EXERCISE PASSAGE:
**********

Mark your calendars folks, we are at eight months now since TaylorMade launched the SLDR line of clubs and they still haven't come out with a replacement that will give you another 30 yards. All joking aside, that is a long time for a company that was releasing four drivers a year at one point. However, that isn't to say that the company hasn't added or tweaked the SLDR line at all, because they have. When the club first came out in August 2013, it came in a 460 cc head and a few months later they added to that with a smaller 430 cc head. The company has now made a few more adjustments; first, TaylorMade is bringing back the white crown, which they seemed to have abandoned for a bit as well as introducing a new mini (260 cc) version of the SLDR.
I guess that part of the reason that golf consumers haven't seen a new line from TaylorMade is due to the sheer success of the SLDR line. As gimmicky as the company can come across, TaylorMade puts a lot of effort into their research and development and found something truly special with the SLDR. With the club's center of gravity low and forward in the head, golfers are able to knock a ton of spin off their drives while being able to go to a higher lofted club to get optimal launch and more distance. That being said, the original version of the club wasn't necessarily the best fit for everybody and a smaller version (430 cc) was in order. Hitting shelves next month will be what the company is calling the SLDR mini driver.
At 260 cc, the Mini Driver is somewhere in the middle of a modern driver and fairway wood. While the club is obviously much smaller than the SLDR drivers, it is still 100 cc larger than the SLDR 3 wood. According to Brian Bazzel (TaylorMade Senior Director - Metalwood Creation), the company noticed that better amatures and professionals tend to use the 3 wood off the tee more than they do from the fairway, so they took that knowledge and created a club that slots in nicely between the two. In addition to the smaller size, the club also has a heavier and shorter shaft (43.5 inches compared to 45.5) giving more control and accuracy. While the club was designed with the intent to hit off the tee, the sole is designed in such a way that it is also easier to hit off the deck, making it a bit easier to get home in two on those long par 5s. The bottom line is that players are going to have options with this club; for some it will replace the driver in situations where hitting the fairway is an absolute must, for others it may replace the three wood so that longer par 5s become reachable or if they tend to use the 3 wood from the tee anyways. This club has intrigued many and has already seen use at the RBC Heritage and Valero Texas Opens.

**********

Continue the article on TaylorMade's SLDR mini driver from its final sentence. The records that come next are separate material, unrelated to the article.

**********

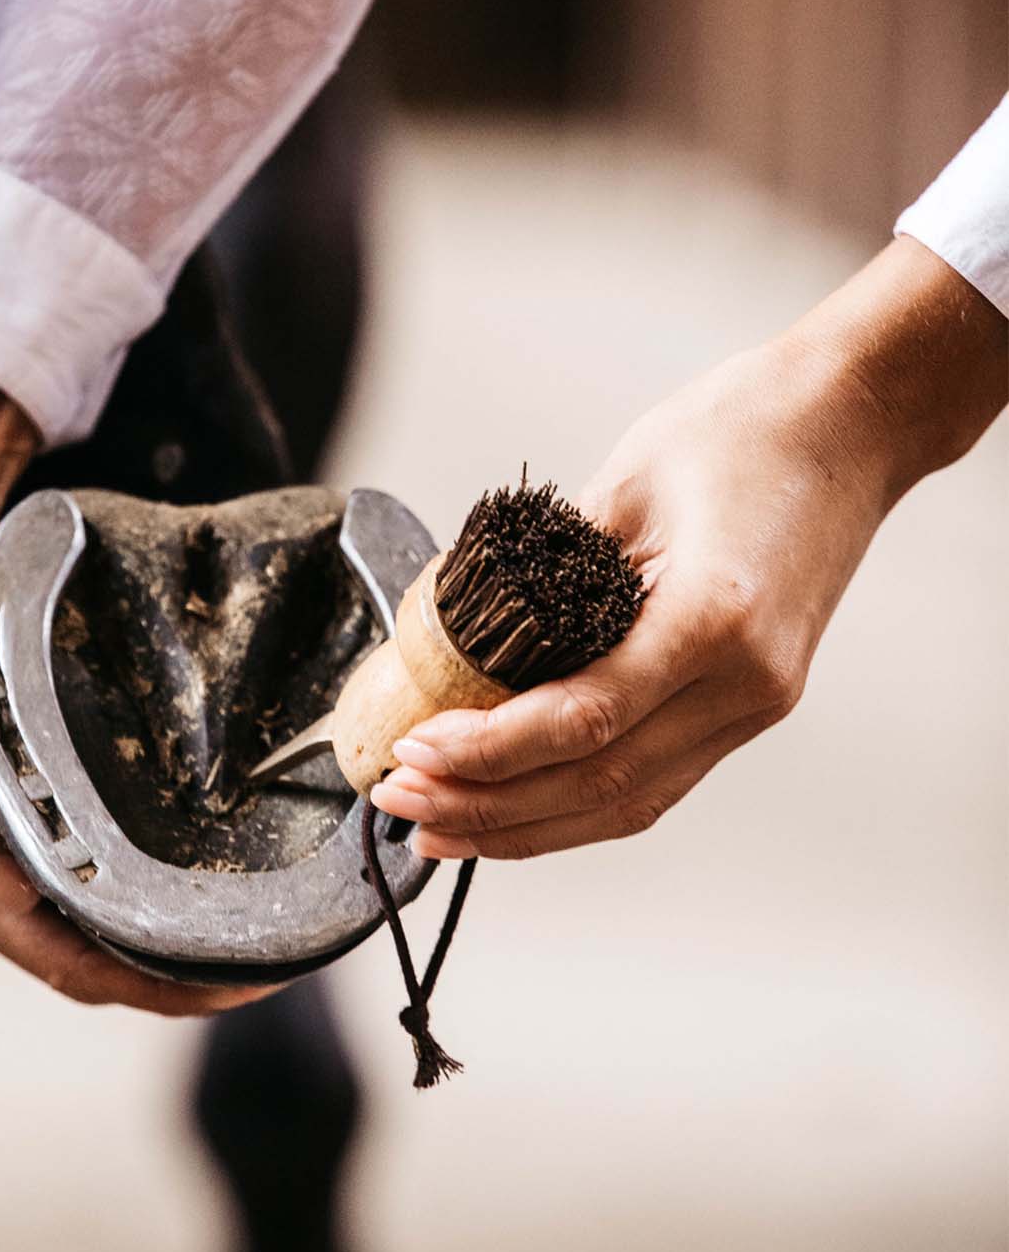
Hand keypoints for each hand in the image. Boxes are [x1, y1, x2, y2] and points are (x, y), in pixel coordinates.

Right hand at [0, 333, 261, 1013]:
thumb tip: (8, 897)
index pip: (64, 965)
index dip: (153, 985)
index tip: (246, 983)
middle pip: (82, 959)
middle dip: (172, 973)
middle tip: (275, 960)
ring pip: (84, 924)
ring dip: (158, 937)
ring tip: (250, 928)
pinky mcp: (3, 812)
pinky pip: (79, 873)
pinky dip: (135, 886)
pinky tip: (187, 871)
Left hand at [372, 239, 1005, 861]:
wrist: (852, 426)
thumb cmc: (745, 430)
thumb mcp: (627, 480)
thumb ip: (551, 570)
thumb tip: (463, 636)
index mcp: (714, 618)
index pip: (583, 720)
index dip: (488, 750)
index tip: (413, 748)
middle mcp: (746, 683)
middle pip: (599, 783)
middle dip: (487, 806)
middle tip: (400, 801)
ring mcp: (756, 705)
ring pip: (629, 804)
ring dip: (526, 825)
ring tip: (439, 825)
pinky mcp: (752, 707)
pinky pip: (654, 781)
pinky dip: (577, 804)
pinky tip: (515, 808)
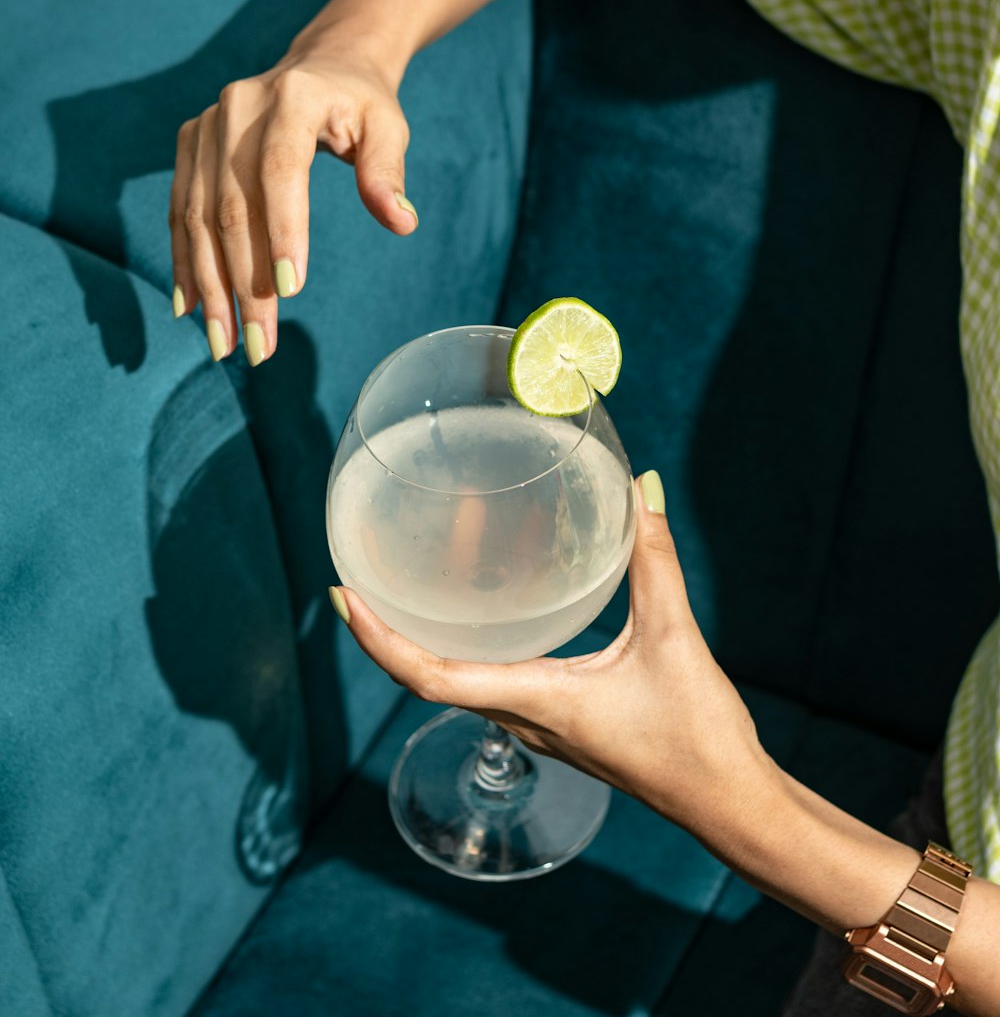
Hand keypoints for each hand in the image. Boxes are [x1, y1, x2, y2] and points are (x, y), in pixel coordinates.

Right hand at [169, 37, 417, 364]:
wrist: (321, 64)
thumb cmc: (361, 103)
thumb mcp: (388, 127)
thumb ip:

**********

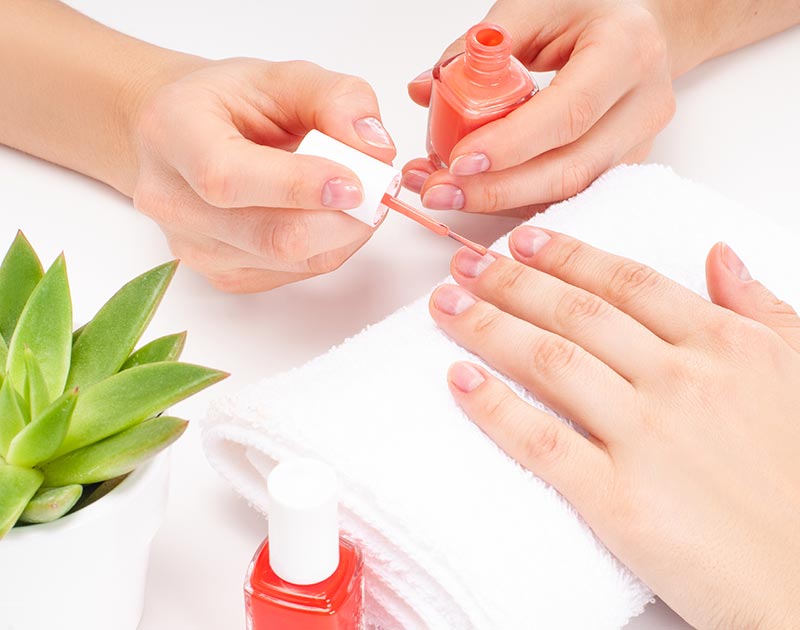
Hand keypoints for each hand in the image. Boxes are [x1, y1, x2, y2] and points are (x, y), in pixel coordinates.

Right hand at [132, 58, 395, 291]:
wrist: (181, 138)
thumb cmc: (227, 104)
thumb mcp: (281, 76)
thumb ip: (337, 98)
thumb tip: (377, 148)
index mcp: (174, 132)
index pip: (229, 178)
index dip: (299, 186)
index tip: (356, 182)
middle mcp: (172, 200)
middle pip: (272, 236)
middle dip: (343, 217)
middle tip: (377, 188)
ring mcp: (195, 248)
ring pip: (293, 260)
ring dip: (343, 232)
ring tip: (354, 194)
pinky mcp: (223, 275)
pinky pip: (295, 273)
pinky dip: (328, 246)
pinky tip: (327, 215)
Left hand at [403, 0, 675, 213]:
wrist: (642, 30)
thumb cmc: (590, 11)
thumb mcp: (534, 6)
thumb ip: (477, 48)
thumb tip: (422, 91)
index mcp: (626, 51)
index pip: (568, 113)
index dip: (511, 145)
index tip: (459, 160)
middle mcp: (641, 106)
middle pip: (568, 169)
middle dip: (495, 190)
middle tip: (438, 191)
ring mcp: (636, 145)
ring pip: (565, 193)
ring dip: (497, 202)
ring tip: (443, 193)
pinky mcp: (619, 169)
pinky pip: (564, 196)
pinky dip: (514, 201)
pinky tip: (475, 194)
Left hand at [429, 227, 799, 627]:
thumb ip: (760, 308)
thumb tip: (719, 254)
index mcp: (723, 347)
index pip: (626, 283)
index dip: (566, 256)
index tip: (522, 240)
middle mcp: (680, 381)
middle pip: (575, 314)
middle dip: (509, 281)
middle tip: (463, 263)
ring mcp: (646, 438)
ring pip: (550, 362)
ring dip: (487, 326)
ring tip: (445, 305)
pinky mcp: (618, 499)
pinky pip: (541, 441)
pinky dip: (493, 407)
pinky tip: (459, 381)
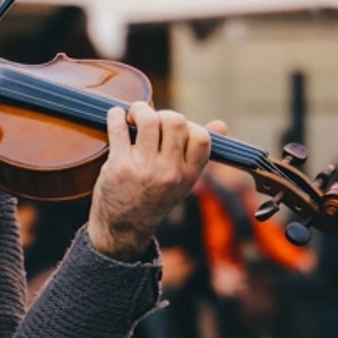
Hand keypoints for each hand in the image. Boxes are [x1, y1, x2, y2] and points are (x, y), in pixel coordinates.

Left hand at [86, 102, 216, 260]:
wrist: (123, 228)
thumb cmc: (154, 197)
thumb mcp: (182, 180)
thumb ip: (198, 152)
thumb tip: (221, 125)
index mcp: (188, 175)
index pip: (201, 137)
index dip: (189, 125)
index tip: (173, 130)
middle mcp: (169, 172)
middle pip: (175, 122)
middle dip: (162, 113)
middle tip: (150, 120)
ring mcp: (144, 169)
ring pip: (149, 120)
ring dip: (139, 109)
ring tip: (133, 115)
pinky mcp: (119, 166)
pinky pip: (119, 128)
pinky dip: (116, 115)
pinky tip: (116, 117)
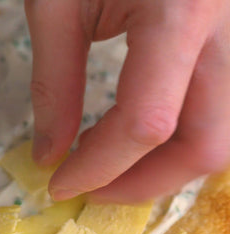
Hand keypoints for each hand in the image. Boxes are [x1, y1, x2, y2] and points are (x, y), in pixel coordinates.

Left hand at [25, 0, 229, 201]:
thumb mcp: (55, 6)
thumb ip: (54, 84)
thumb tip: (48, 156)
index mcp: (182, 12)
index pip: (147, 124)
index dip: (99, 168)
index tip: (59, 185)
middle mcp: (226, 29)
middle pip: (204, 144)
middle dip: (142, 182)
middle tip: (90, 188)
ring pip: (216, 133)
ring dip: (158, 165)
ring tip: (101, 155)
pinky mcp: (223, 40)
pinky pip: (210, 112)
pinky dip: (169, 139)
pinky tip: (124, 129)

**********

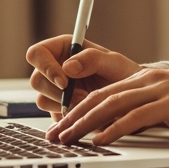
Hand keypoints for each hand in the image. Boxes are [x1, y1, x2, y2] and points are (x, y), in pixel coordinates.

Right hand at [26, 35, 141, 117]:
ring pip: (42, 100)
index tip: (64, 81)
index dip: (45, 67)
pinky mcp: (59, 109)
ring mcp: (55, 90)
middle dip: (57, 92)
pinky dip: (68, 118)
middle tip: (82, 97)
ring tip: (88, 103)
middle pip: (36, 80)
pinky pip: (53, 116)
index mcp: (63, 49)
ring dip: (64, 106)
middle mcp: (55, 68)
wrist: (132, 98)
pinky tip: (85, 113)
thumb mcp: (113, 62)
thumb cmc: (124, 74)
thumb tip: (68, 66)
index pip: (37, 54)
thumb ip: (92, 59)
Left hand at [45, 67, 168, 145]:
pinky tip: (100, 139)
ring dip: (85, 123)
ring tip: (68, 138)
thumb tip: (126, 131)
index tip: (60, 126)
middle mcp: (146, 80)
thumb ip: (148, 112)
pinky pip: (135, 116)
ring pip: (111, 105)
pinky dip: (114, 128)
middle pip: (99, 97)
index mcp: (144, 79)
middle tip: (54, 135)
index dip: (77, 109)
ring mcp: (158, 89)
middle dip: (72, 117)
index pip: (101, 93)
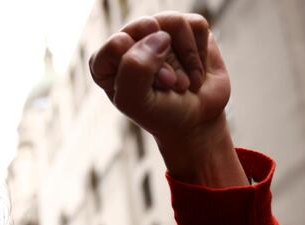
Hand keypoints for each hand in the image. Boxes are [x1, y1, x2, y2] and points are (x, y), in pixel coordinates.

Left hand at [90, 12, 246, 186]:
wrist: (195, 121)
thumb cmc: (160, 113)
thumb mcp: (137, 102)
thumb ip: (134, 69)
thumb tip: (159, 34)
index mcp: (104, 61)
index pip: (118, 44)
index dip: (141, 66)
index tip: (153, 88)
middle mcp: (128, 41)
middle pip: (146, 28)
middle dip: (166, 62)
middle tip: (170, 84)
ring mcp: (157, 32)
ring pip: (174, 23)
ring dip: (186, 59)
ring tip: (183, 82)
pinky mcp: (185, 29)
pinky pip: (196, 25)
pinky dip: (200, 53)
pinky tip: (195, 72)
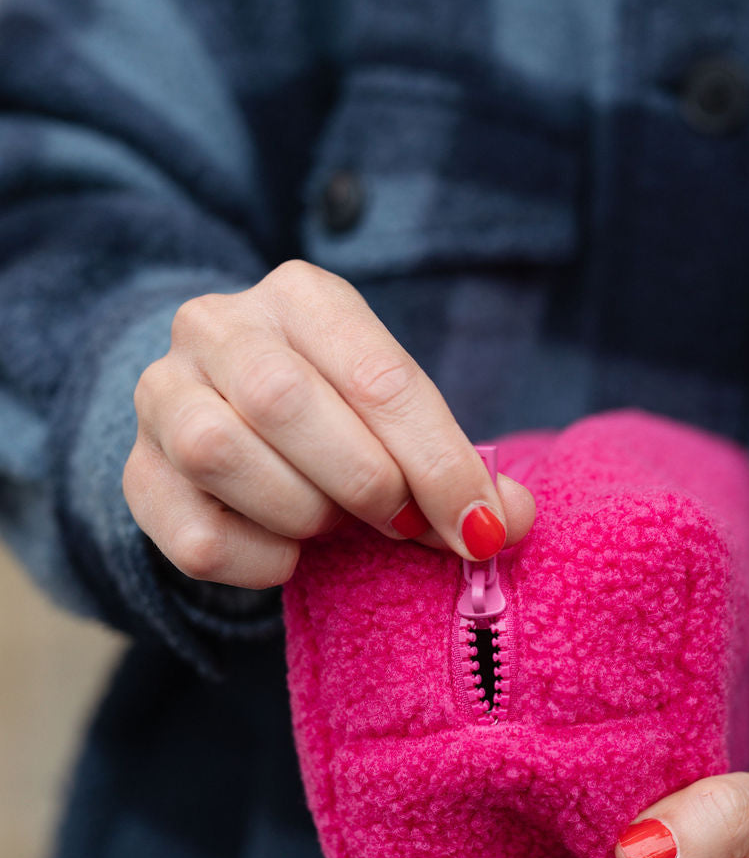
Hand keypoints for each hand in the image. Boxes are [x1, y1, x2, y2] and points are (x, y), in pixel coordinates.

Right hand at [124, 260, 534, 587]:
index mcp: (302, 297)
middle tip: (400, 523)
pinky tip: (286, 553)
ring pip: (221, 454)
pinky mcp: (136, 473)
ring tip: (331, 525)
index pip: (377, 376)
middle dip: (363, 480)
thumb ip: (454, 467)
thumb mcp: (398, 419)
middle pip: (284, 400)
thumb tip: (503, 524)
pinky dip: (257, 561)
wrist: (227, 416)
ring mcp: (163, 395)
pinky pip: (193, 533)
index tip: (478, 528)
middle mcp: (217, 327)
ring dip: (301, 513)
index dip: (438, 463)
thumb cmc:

**********

OUTPUT:
The club comes in 12, 14, and 16 degree variations and features a silver crown. While it carries the SLDR moniker, it doesn't actually have the sliding weights. However, like the rest of the clubs in the SLDR line, it does have the center of gravity low and forward and also has the company's Speed Pocket technology. The SLDR Mini Driver will be available starting in May and carries a price of $279,99.
While a lot of the buzz going on around TaylorMade is about the new SLDR Mini Driver, it's worth mentioning that it's big brother, the SLDR is receiving a paint job. In 2011, TaylorMade made big splashes with the R11 and for a solid 2 years, the company only made white drivers. While it wasn't for everybody, it was an esthetic that many came to love. The club, which will be available starting in May, comes with a matte white crown with the black button back. Besides that, everything about this version of the SLDR is the same. The cost for the white SLDR is $399.99.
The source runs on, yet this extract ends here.